For John Kerry, Iraq was “the wrong war in the wrong place at the wrong time.” Last week he was comparing the U.S. intervention to John F. Kennedy’s unfortunate and quickly abandoned 1961 invasion-by-proxy of Cuba. Even if you believe passionately that the entire Iraq project was a bad idea (and obviously many, many people do), there is something to be said for letting the other guy finish his turn at trying to reassemble the clock he so recklessly has taken apart.

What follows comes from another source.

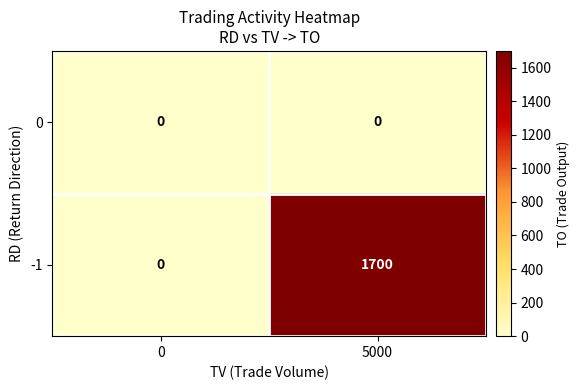

What is the total value across all series at 5000?

1700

It is on this argument (and it alone) that the case rests for the re-election of George Bush, at least among those of us who are not totally committed to one fiercely polarized side or the other in this election. All the rest of the drift and disregard of mounting problems that may occur during a second Bush term — even the potential Supreme Court appointments — take a back seat to this consideration, since their ill-effects can be neutralized or reversed. Nothing, however, could erase the horror of a Balkan-style collapse of the Iraqi state, accidentally contrived and then not prevented by the United States.

I recognize that this view is opposite to the intensely emotional way the campaign is being waged.  My argument is based on nothing more substantial than what we teach in nursery school: the principles of restraint, fair play, and taking turns.